There’s nothing more comforting than a bowl of creamy risotto, and this recipe brings together the sweetness of pumpkin with the irresistible crunch of pancetta. It’s simple enough for a weeknight but impressive enough to serve at a dinner party.

Serves 4

Ingredients

  • 2 cups chicken stock 
  • 100g pancetta, diced 
  • 60g butter, diced 
  • 2 tbsp extra virgin olive oil 
  • 1 small brown onion, finely chopped 
  • 2 garlic cloves, crushed 
  • 800g Japanese pumpkin, peeled & cubed 
  • 2 cups arborio rice 
  • ½ cup dry white wine 
  • ⅓ cup Parmesan, grated (plus extra to serve) 

Method

  1. Warm the stock – Keep it at a gentle simmer in a small saucepan. 
  2. Crisp the pancetta – Fry with 1 tbsp oil until golden, then set aside. 
  3. Build the flavour – In the same pan, sauté onion and garlic with butter and oil for 1 min.
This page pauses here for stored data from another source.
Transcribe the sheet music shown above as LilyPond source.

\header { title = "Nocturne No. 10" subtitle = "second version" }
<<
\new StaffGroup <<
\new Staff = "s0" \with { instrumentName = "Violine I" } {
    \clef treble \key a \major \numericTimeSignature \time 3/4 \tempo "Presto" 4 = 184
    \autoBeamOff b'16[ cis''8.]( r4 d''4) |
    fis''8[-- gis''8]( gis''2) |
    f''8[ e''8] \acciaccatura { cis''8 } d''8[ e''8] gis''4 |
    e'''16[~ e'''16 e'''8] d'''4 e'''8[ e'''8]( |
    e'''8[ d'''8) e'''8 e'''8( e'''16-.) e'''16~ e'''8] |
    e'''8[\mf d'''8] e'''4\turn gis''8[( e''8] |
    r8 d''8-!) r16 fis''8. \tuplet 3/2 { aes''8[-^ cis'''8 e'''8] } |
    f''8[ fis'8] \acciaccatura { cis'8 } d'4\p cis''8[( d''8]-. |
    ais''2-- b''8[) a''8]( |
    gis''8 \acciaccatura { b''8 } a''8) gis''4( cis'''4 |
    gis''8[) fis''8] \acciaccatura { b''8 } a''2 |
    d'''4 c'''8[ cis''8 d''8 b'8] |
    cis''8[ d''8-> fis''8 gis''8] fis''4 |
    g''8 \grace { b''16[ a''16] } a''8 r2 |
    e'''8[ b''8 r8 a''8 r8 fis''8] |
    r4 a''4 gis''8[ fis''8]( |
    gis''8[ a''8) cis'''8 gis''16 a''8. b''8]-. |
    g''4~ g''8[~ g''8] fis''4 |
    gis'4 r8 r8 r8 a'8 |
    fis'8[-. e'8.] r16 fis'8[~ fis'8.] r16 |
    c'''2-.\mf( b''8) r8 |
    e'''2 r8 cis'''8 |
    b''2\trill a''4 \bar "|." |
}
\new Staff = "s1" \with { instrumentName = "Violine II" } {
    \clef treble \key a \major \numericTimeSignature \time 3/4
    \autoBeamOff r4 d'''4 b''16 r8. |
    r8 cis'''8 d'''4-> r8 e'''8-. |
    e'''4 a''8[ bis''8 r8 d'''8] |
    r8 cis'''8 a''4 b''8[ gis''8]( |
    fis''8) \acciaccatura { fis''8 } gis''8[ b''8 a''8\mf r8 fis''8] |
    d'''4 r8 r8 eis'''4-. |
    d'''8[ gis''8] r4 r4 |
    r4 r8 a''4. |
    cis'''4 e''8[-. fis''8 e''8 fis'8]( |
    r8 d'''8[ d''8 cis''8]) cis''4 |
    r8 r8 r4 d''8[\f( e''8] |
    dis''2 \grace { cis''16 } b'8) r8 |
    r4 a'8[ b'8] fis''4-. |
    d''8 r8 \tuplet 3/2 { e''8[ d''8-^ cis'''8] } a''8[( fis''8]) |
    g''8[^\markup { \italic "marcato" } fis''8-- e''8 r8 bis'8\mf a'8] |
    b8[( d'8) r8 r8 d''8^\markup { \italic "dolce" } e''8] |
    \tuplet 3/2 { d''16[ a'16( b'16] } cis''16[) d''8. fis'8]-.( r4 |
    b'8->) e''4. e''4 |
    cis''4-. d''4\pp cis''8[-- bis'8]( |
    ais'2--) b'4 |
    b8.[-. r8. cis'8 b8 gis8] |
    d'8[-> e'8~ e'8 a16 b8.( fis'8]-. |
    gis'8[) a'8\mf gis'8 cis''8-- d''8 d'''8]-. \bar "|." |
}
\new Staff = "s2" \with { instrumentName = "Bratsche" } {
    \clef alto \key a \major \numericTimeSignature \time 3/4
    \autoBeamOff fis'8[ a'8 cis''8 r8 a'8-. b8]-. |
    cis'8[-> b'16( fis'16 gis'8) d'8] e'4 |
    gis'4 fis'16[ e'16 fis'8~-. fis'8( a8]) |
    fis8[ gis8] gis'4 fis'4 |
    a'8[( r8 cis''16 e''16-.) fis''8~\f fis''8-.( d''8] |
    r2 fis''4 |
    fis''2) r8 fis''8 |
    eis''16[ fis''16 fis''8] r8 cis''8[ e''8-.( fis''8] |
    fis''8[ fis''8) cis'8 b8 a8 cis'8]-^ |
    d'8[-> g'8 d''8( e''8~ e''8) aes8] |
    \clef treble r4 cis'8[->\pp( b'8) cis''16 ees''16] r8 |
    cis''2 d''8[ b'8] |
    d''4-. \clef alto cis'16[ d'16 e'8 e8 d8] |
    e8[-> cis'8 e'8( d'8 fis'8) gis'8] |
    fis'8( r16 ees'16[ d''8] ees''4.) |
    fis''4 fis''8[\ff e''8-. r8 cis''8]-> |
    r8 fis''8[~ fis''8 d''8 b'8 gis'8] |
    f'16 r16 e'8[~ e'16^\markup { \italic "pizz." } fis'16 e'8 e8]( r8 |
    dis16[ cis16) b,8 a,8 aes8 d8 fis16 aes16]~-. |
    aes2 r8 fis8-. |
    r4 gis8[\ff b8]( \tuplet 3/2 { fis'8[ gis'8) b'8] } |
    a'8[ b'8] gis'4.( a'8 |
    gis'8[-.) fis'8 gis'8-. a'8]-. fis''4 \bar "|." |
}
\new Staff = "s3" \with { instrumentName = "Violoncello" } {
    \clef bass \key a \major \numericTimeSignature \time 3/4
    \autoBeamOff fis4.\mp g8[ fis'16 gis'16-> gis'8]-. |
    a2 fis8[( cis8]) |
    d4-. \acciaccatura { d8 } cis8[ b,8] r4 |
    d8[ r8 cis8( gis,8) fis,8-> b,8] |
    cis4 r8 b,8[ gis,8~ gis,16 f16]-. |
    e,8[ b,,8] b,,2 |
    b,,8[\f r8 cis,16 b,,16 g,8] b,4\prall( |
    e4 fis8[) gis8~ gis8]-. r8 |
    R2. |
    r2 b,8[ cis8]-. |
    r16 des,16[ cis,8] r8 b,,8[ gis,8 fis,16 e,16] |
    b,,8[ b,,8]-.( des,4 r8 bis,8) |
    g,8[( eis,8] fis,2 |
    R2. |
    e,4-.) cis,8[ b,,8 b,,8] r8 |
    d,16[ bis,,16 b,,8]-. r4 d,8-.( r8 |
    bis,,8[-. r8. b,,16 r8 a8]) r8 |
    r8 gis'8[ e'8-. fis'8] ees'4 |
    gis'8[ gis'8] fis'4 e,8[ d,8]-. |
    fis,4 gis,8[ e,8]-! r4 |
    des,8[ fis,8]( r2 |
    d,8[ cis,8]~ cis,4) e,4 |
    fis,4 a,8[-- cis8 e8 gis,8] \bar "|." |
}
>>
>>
Add pumpkin and cook 5 mins. Season well. 
  4. Cook the rice – Stir in arborio rice for 1 min, then add the wine and simmer until nearly evaporated. 
  5. Add the stock – Ladle in hot stock one spoonful at a time, stirring until absorbed before adding more. Continue for 15–18 mins until rice is al dente and creamy. 
  6. Finish & serve – Off the heat, stir in butter, Parmesan, and pancetta. Cover for 2 mins before serving. Top with extra Parmesan. 

Tip: For an even silkier finish, stir in a splash of cream just before serving.